APPLY WHAT YOU READ =>
1. In the preeclampsia overview, what platelet count counts as thrombocytopenia among the severe features?
2. Please retype part of the preeclampsia overview, beginning at the words "- Liver dysfunction" and stopping after "and multifetal pregnancies.".

EXCERPT PROVIDED =>

--------------------

Preeclampsia is a systemic disease of pregnancy characterized by new-onset blood pressure elevations after 20 weeks' gestation with accompanying evidence of end organ damage. Traditionally, this was evidenced by proteinuria, but preeclampsia can now be diagnosed in the absence of proteinuria when there are other features suggestive of end organ damage such as refractory headache suggestive of neurologic compromise, renal dysfunction, or hepatic dysfunction.
Rather than comprising a single, unified diagnosis, preeclampsia disorders exist across a spectrum. This wide spectrum is generally divided into 2 categories: preeclampsia with and preeclampsia without severe features.
The criteria for preeclampsia with severe features is:
- Thrombocytopenia (platelet count <100 000/µL)
- Liver dysfunction (liver function tests >2 times the upper limit of normal)
- Renal dysfunction (creatinine >1.1 mg/dL or doubling of the patient's baseline)
- Pulmonary edema
- Neurologic dysfunction
Common risk factors for preeclampsia include nulliparity (first pregnancy), chronic hypertension, pregestational renal disease, pregestational diabetes, obesity, use of assisted reproductive technology, and a family history of preeclampsia spectrum disorders. Complications of pregnancy can also increase the risk of preeclamptic spectrum disorders, including molar pregnancies and multifetal pregnancies.
Clinical presentations are variable. Initial presentations may include any combination of abdominal pain and tenderness (right upper quadrant or epigastric), nausea, vomiting, edema, malaise, headache, and/or visual changes. The initial disease process may also be asymptomatic.
Complications of preeclampsia include seizures, placental abruption, postpartum hemorrhage, disseminated intravascular coagulation (DIC), pulmonary edema, acute renal failure, and hemorrhagic stroke. Any of these significant complications can result in maternal and/or fetal death.
Related topic: Eclampsia
014.90 – Unspecified pre-eclampsia, unspecified trimester
398254007 – Pre-eclampsia
- Chronic hypertension – Two or more blood pressure elevations ≥140/90 mmHg prior to 20 weeks' gestation.
- Gestational hypertension – Two or more blood pressure elevations ≥140/90 mmHg after 20 weeks' gestation of pregnancy without evidence of end organ damage (absence of proteinuria and/or neurologic, renal, hepatic sequelae).
- Gestational thrombocytopenia – Typical onset in the second or third trimester of isolated thrombocytopenia with a steady (not precipitous) decrease as the end of pregnancy approaches.
- Idiopathic thrombocytopenia – Platelet trend tends to be more stable than that of HELLP syndrome with onset at any time during pregnancy. Especially consider if low platelets have been noted pregestationally.
- Systemic lupus erythematosus (SLE) – First presentation or flare can look significantly like HELLP syndrome. SLE doesn't improve with delivery.
- Catastrophic antiphospholipid antibody syndrome
- Thrombotic thrombocytopenic purpura – Neurologic manifestations (confusion, aphasia, weakness) are more prominent.
- Hemolytic uremic syndrome – More likely to occur postpartum; renal dysfunction is predominant.
- Primary gastrointestinal pathologies – Viral hepatitis (A, B, C), cholangitis, cholecystitis, acute pancreatitis.

--------------------

Stored data entries:
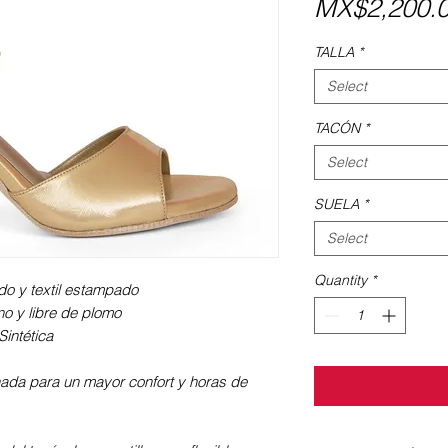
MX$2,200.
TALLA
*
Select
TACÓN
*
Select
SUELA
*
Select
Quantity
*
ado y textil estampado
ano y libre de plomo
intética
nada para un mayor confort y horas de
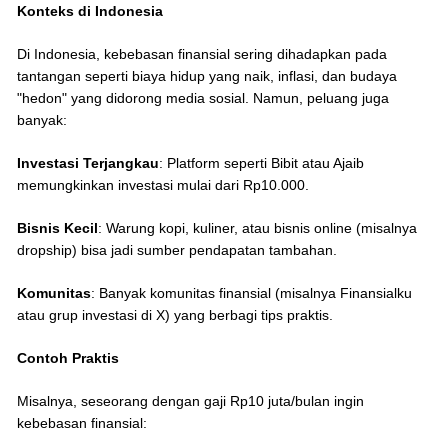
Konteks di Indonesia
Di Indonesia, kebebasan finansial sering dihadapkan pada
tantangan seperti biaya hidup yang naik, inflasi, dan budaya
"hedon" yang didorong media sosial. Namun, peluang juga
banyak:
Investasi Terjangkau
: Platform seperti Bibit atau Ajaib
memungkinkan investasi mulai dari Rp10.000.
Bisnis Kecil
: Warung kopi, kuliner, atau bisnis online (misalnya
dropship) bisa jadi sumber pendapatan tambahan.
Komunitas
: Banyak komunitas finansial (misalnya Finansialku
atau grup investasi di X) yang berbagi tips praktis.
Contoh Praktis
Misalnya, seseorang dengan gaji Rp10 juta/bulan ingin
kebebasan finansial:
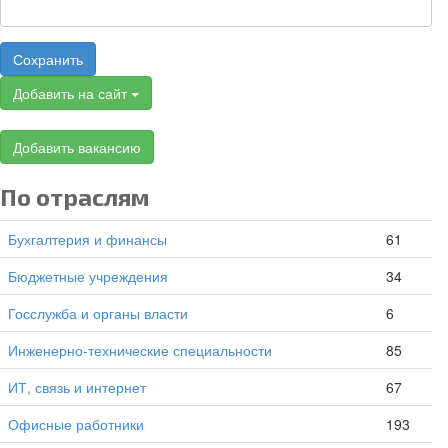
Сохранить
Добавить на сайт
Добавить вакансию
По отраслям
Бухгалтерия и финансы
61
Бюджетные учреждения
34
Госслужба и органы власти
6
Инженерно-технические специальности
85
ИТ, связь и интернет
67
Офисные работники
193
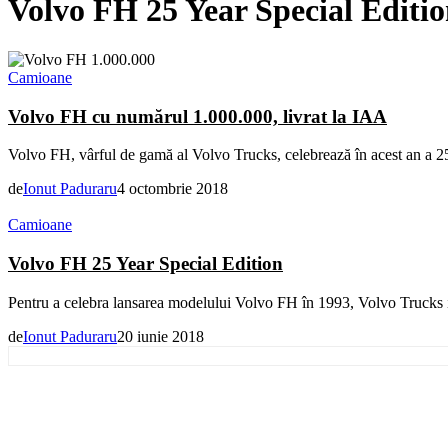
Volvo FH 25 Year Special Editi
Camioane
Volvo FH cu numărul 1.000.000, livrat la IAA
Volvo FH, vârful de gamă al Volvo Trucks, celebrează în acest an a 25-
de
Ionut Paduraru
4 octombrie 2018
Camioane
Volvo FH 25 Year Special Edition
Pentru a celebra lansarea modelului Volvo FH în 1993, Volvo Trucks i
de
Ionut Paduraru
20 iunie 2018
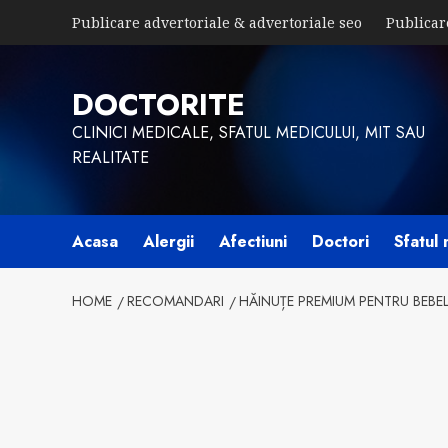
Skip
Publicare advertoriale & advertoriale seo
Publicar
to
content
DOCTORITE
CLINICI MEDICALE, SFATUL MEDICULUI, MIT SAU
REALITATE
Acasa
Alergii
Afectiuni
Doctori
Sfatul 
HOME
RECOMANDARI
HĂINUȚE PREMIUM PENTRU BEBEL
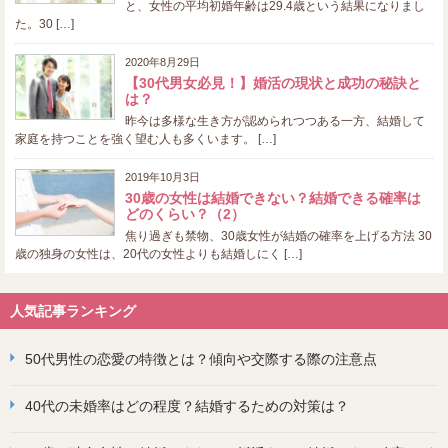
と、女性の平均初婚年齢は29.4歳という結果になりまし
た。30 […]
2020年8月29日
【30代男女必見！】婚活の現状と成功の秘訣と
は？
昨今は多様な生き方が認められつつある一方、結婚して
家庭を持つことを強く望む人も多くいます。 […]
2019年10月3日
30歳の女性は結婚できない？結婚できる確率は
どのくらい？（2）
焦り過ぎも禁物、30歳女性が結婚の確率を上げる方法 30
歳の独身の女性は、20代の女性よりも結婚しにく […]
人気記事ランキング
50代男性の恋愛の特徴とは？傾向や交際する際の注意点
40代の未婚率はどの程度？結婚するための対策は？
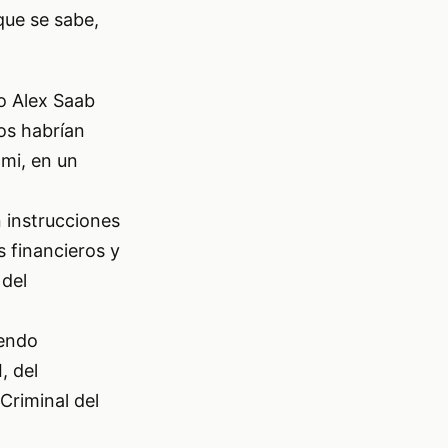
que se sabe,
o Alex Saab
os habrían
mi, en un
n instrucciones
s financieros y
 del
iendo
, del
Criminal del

--------------------

ANSWERS TO THE EXERCISES =>
1. A platelet count below 100 000/µL.

2.
- Liver dysfunction (liver function tests >2 times the upper limit of normal)
- Renal dysfunction (creatinine >1.1 mg/dL or doubling of the patient's baseline)
- Pulmonary edema
- Neurologic dysfunction
Common risk factors for preeclampsia include nulliparity (first pregnancy), chronic hypertension, pregestational renal disease, pregestational diabetes, obesity, use of assisted reproductive technology, and a family history of preeclampsia spectrum disorders. Complications of pregnancy can also increase the risk of preeclamptic spectrum disorders, including molar pregnancies and multifetal pregnancies.